I am trying to understand Lagrange Multiplier. I think I have grasped the theory and can follow less difficult examples but I feel I am still missing full understanding. I think to optimize a function $f(\mathbf{x})$ subject to constraint $g(\mathbf{x})=C$, I can build a new function, Lagrangian, as follows:
$$L(\mathbf{x},\lambda)=f(\mathbf{x})-\lambda \left(g(\mathbf{x})-C\right)$$
If I take gradient of the Lagrangian, I'll get a vector function of derivatives ($D+1$) while $D$ is dimension of $\mathbf{x}$:
$$ \nabla L(\mathbf{x},\lambda)= \begin{bmatrix} \frac{\partial L(\mathbf{x},\lambda)}{\partial x_1} \\ \vdots\\ \frac{\partial L(\mathbf{x},\lambda)}{\partial x_d} \\ \frac{\partial L(\mathbf{x},\lambda)}{\partial \lambda} \\ \end{bmatrix} = \begin{bmatrix} \frac{\partial f(\mathbf{x})}{\partial x_1}-\lambda \left[ \frac{\partial }{\partial x_1} \left(g(\mathbf{x})-C \right) \right]\\ \vdots\\ \frac{\partial f(\mathbf{x})}{\partial x_d}-\lambda \left[ \frac{\partial }{\partial x_d} \left(g(\mathbf{x})-C \right) \right]\\ -\left(g(\mathbf{x})-C\right) \\ \end{bmatrix} =0 $$
Problem.
I believe gradients of Lagrangian are equal to 0 because we want to find a point(s) $\mathbf{x}_{\,0}$ for which gradients are proportional, having the same direction. I followed a couple of theory explanations and cannot figure out why we want gradients to have the same direction, why do we look for a "point" where gradients are proportional. If I add multiple constraints, each constraint add its own gradient, how do we find "the point of the same gradient" when we have multiple gradients from different constraints?
Example.
Also, I tried a very trivial example and I failed to understand its output. I guess it is because I don't fully understand how to apply constraints using Lagrange Multipliers. For instance:
$f(x)=(x-1)(x-5)=x^2-6x+5 \\ g(x)=x-3 \\ L(x)=x^2-6x+5 - \lambda (x-3) \\ $
This is a parabola and I was looking for max value. If I don't apply constraint, max of this function is in infinity! I tried to apply a line $g(x)=x-3$ as a constraint. I build the Lagrangian, calculated its derivatives and have everything equal to 0, I have following result:
$\begin{cases} \frac{\mathrm dL(x)}{\mathrm d x} = 2x-6-\lambda = 0\\ \frac{\mathrm dL(x)}{\mathrm d \lambda} = x-3 = 0\\ \end{cases}$
This is awkward because the first and the second equations are the same if I don't have lambda. Also, substituting second to the first cause $\lambda=0$. When I draw parabola and the line, I have two points of intersection. I don't know why the Lagrange Multiplier doesn't work here, giving me a point $x_0 \approx 5.5$.
Thanks
The Lagrangian function is a purely formal object not having any intuitive interpretation. Setting $\nabla L=0$ together with the constraint furnishes the points ${\bf x}\in S$ (the manifold defined by the constraint) where $$\nabla f({\bf x})=\lambda\nabla g({\bf x})\tag{1}$$ for some factor $\lambda$. These points are the conditionally stationary points of $f$ on $S$.

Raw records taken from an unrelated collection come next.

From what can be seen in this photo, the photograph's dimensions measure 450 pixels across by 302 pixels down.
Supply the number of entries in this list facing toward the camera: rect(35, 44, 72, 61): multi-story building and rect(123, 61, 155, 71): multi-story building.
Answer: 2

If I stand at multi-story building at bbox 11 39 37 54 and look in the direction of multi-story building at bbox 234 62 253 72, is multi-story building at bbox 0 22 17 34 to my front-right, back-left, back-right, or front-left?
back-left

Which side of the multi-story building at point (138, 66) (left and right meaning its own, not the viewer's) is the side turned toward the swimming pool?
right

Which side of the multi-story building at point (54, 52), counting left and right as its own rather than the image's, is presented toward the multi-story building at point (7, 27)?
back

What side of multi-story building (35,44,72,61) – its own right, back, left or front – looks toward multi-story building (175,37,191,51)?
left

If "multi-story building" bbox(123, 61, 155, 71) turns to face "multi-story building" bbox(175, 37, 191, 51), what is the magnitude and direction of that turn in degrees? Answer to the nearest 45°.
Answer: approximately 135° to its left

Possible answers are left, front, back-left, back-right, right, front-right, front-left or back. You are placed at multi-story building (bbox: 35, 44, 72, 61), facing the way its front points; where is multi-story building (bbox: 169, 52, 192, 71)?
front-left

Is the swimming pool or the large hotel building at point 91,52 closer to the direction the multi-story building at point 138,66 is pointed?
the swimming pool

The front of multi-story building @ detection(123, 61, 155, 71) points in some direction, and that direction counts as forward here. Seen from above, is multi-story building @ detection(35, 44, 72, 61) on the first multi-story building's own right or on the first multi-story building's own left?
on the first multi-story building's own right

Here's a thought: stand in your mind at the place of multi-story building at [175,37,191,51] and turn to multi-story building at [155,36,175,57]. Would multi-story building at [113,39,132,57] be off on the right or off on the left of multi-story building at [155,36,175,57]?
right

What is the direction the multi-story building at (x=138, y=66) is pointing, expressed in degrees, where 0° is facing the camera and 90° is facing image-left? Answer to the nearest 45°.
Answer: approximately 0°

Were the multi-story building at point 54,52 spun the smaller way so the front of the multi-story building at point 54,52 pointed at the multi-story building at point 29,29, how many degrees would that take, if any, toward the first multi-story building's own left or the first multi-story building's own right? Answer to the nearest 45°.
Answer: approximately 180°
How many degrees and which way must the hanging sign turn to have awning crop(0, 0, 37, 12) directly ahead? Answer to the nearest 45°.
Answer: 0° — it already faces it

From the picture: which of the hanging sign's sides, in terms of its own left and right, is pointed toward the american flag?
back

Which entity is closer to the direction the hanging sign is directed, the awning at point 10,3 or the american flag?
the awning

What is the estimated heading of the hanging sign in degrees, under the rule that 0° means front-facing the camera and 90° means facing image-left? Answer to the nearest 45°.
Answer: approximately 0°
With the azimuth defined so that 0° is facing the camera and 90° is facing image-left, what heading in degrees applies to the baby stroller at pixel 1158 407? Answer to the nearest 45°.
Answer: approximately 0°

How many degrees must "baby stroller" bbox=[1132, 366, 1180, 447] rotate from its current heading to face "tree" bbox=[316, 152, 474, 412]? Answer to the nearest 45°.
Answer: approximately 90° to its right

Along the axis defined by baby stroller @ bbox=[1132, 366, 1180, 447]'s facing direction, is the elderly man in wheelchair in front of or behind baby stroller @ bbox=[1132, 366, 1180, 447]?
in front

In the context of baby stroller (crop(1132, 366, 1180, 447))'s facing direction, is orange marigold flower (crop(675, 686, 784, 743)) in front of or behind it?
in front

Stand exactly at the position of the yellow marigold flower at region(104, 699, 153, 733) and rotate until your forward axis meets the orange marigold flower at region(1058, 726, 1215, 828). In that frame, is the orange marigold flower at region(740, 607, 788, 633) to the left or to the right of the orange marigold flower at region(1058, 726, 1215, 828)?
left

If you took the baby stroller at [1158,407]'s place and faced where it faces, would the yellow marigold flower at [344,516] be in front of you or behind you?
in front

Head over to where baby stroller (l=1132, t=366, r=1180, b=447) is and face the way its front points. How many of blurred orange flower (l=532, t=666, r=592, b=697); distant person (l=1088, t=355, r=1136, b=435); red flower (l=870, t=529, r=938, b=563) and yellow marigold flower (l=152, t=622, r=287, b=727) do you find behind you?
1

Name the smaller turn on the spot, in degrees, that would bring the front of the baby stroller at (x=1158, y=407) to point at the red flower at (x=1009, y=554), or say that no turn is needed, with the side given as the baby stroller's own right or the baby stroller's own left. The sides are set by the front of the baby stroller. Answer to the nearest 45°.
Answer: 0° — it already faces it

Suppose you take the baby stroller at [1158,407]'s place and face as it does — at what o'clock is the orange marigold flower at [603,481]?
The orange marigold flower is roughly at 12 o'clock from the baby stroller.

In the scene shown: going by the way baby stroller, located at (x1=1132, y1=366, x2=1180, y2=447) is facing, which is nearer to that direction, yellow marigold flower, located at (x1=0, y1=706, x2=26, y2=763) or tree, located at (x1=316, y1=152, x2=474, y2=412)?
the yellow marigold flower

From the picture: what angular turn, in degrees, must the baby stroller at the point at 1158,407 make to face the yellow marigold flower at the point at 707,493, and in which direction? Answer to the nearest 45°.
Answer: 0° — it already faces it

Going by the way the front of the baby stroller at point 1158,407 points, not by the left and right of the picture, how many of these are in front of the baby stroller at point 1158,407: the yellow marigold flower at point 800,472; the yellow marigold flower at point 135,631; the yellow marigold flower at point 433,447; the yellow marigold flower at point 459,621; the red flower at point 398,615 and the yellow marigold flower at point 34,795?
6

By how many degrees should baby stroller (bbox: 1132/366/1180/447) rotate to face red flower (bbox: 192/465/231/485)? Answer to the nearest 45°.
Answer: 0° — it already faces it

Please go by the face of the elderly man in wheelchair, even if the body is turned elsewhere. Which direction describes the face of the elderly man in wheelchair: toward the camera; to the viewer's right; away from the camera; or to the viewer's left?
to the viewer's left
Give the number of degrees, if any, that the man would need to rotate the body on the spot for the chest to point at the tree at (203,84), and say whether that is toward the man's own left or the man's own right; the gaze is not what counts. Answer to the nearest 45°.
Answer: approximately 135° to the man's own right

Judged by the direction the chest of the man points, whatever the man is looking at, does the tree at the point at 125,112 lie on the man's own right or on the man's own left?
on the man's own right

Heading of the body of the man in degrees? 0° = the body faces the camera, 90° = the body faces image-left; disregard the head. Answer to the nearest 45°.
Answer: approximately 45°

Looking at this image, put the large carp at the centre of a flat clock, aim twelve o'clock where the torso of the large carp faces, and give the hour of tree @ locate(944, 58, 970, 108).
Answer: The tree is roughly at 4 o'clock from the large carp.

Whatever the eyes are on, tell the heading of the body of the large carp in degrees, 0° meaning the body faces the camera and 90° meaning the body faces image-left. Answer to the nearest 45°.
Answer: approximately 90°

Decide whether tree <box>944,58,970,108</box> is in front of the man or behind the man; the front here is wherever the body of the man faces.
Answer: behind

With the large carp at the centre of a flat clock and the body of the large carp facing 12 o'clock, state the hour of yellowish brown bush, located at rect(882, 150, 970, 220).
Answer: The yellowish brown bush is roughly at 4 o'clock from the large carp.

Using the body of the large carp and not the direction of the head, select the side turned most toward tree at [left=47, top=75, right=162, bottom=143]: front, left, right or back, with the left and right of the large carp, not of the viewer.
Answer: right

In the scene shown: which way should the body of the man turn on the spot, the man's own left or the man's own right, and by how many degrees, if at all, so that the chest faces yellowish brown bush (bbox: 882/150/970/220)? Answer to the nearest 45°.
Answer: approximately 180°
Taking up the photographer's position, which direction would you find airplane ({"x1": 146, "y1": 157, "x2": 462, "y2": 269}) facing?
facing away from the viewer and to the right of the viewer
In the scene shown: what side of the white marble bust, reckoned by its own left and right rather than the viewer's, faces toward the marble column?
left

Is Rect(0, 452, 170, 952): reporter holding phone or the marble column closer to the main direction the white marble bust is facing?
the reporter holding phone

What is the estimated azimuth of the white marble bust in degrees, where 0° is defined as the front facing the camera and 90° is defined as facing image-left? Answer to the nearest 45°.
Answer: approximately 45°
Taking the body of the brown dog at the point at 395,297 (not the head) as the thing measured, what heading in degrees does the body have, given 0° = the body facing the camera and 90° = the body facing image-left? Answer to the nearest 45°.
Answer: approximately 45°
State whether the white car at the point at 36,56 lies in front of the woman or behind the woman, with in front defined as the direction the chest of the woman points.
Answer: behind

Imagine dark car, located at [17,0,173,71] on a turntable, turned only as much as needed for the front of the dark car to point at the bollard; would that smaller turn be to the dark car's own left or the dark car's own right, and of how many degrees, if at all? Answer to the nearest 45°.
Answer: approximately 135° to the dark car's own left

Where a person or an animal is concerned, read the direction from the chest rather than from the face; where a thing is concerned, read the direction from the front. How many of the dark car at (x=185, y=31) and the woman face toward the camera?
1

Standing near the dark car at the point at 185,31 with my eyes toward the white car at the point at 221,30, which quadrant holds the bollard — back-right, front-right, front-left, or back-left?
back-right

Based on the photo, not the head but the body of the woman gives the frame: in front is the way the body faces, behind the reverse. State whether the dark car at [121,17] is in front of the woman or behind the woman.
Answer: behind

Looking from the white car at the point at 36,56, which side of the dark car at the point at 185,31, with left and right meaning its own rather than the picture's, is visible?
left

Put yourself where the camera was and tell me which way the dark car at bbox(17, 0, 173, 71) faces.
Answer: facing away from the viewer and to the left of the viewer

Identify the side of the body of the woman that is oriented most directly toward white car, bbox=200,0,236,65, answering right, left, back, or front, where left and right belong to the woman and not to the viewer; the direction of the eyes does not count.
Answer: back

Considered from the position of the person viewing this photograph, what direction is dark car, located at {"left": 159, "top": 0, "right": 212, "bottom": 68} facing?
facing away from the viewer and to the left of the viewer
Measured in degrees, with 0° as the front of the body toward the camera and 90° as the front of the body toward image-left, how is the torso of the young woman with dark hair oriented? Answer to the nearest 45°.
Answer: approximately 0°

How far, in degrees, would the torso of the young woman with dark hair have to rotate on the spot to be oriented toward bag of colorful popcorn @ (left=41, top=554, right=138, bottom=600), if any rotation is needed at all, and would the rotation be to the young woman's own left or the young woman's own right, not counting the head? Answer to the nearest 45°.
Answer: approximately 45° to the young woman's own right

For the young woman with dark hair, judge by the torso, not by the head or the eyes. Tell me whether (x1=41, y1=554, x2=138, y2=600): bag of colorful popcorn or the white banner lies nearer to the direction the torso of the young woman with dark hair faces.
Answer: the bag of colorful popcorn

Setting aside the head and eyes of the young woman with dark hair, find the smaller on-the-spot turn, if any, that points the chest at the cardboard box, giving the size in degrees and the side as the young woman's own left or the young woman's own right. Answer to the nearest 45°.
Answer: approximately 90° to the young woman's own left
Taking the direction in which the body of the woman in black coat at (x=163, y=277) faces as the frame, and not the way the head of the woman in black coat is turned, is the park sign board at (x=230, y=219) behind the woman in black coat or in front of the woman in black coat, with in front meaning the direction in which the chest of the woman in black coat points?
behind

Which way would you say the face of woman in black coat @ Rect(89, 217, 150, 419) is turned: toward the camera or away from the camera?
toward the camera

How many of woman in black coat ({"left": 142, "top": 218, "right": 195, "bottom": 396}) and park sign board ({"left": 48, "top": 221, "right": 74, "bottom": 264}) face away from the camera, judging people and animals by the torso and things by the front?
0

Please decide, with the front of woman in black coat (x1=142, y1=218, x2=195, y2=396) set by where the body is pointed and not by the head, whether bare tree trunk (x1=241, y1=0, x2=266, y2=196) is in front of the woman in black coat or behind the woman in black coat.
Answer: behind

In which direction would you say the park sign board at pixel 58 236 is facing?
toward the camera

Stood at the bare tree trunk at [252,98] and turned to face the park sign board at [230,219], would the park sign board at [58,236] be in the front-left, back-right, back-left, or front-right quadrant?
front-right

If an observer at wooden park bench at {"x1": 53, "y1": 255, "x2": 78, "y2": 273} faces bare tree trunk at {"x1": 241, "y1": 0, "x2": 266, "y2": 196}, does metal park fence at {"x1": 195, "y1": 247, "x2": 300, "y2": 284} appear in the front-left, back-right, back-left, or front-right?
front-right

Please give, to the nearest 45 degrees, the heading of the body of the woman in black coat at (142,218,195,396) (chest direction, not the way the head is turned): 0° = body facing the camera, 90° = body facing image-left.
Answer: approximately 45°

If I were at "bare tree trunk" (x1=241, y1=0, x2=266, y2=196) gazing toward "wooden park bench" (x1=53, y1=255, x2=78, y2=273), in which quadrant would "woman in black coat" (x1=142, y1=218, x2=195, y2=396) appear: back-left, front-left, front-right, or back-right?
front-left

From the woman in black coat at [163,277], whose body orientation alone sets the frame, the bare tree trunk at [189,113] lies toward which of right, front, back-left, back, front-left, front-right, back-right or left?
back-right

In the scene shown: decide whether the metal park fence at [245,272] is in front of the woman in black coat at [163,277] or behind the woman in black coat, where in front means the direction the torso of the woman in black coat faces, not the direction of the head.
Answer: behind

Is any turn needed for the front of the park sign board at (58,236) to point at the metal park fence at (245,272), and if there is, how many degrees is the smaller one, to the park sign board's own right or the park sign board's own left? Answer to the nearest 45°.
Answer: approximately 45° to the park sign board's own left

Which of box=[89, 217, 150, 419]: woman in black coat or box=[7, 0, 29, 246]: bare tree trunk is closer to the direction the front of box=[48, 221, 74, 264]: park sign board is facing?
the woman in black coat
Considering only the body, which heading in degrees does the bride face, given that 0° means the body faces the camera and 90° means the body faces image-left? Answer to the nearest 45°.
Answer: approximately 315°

Now the condition $(1)$ has an intuitive geometric meaning: Consider a point ${\bf p}\in S$. Since $S$ is a level surface of the constraint function $g$ the gradient $\nabla g({\bf p})$ (assumed to be $\ne{\bf 0}$) is orthogonal to $S$ at ${\bf p}$, or more precisely: is the normal of the tangent hyperplane $S_{\bf p}$.
On the other hand, if ${\bf p}$ is a conditionally stationary point of $f$, then the directional derivative $$\lim_{t\to0+}{f({\bf p}+t{\bf A})-f({\bf p})\over t}=\nabla f({\bf p})\cdot{\bf A}$$ of $f$ at ${\bf p}$ is $=0$ in all allowed directions, i.e., in all directions ${\bf A}\in S_{\bf p}$. This means that $\nabla f({\bf p})\perp S_{\bf p}$, hence $\nabla f({\bf p})$ is parallel to $\nabla g({\bf p})$, and this is what $(1)$ is saying.